• [WHAT THE TASK REQUIRES]:
Write out each of the entries below verbatim, with the pictures omitted.

• [RECORDS FOR THE EXERCISE]:
*** Block opens ***

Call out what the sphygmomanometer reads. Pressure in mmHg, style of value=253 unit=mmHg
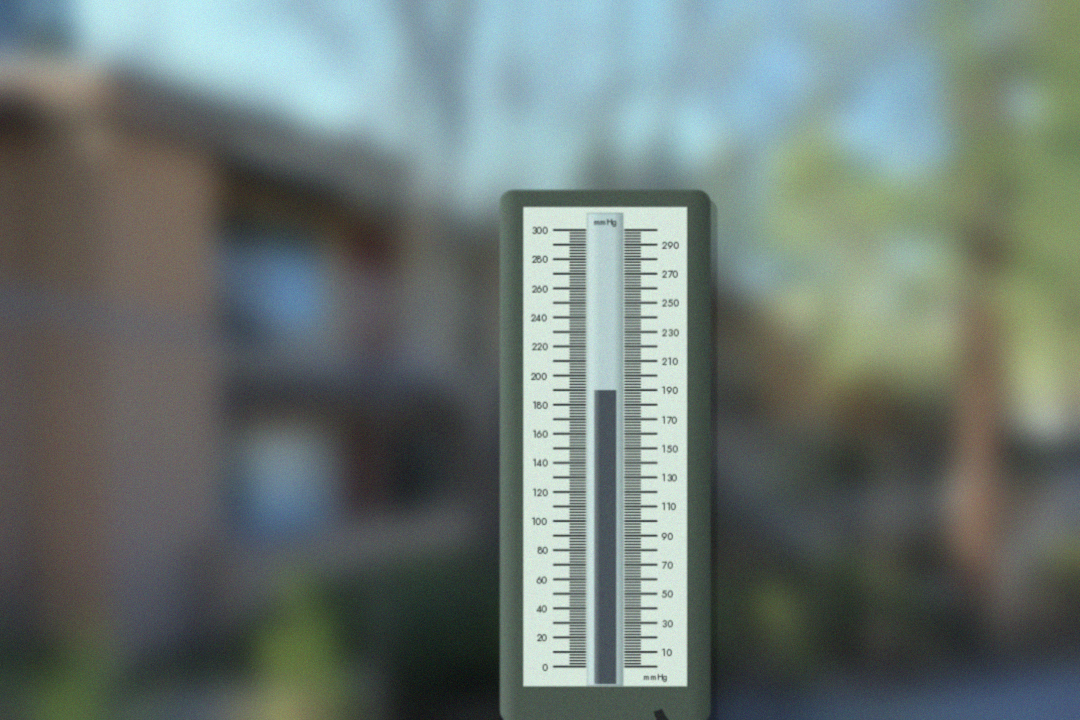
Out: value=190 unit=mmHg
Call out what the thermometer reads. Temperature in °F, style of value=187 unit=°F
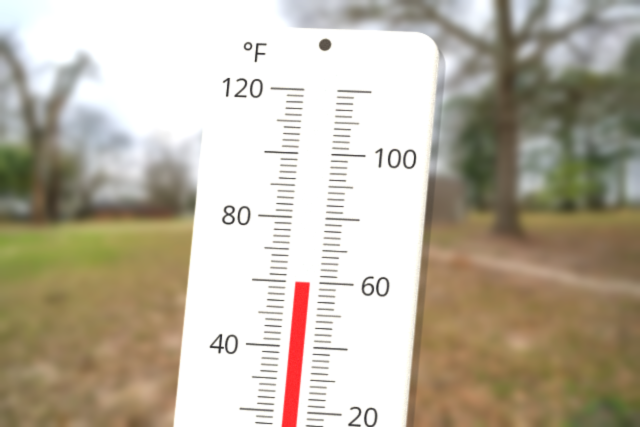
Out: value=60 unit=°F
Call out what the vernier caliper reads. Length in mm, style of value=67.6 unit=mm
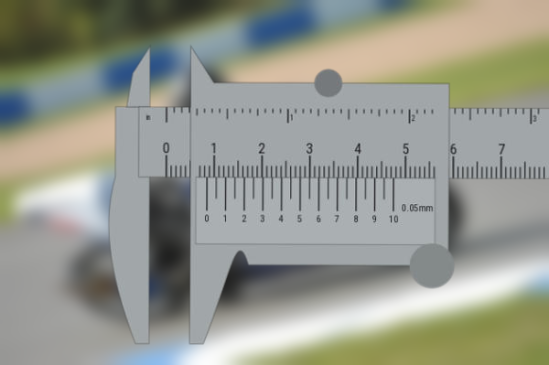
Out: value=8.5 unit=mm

*** Block closes ***

• [ANSWER SPACE]:
Call out what the sphygmomanometer reads. Pressure in mmHg, style of value=253 unit=mmHg
Out: value=190 unit=mmHg
Call out what the thermometer reads. Temperature in °F, style of value=187 unit=°F
Out: value=60 unit=°F
Call out what the vernier caliper reads. Length in mm, style of value=67.6 unit=mm
Out: value=8.5 unit=mm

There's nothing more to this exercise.